Cornus alba 'Sibirica'
Cornus alba 'Sibirica' can be found in the top beds of the main borders, opposite the Plant Centre. Situated along the top path leading from the gardens entrance to the Alpine houses, the bright crimson shoots stand out among the other dogwoods planted here including Cornus alba 'Kesselringii', with its black-purple stems, and Cornus sanguinea 'Winter Beauty' with coloured stems from red through orange to yellow.
- Common name
- Siberian dogwood
- Height & spread
- 2m (6ft 6in) high and wide
- Vigorous deciduous shrub
- Winter stem colour best in full sun
- Hardy throughout the British Isles
The dogwoods, Cornus, comprise a small genus of around 45 species of mostly deciduous shrubs and small trees from northern temperate grasslands, woodlands and swamps. Cornus alba was introduced from Siberia in 1741 though it also grows in China.
The genus Cornus is so named as it is the Latin name for the cornelian cherry, Cornus mas, grown for its colourful yellow flowers produced in spring, followed by bright red, fleshy, edible fruit in late summer. It also produces a wonderful autumn display with the dark green leaves turning reddish purple.
Cornus alba 'Sibirica'
Cornus alba 'Sibirica' is a deciduous, upright-growing shrub with dark green leaves which bears clusters of small white flowers in spring and early summer, followed by small white berries. It is most commonly grown for its brilliant crimson stems, which are at their best on sunny winter days.
The stems are most brightly coloured on the previous summer's growth and gradually darken as spring approaches. It is sometimes found under the name 'Westonbirt' or C. atrosanguinea.
- Cornus alba will grow in any soil, moist or dry, but for the best winter stem colour a moist site in full sun is recommended.
- Hard annual pruning produces the best display of colourful winter stems, but at the expense of flowering growth. However allow plants to grow unpruned for the first year after planting.
- Prune in early spring, before bud break, by cutting back all the stems to within 5cm (2in) of the ground, or within two buds of the previous year's growth. Neglected plants can be renovated by cutting out the old wood at the centre of the bush.
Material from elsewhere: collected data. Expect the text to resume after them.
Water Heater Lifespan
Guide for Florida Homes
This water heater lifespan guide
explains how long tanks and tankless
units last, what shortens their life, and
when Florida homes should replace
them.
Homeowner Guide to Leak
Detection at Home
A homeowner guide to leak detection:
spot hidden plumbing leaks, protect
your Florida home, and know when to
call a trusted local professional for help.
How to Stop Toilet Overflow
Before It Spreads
- Cornus are rarely affected by pests and diseases, though some may suffer from Cornus anthracnose. This fungal infection is most prevalent in cool, damp weather, with infections showing as spots appearing on the leaves in late spring or early summer. As the infection develops patches of dieback may appear and in severe cases the plant may die.
- Cornus alba can be affected, but only the weakest shoots tend to die while the rest of the plant remains healthy. To stop the infection spreading the affected branches should be pruned out and burnt.
Given the Award of Garden Merit by RHS Floral Committee B and described as:
"A medium sized suckering deciduous shrub forming a thicket of slender red stems, becoming bright crimson in winter. Leaves ovate, flowers small, cream, in flat heads; berries bluish-white."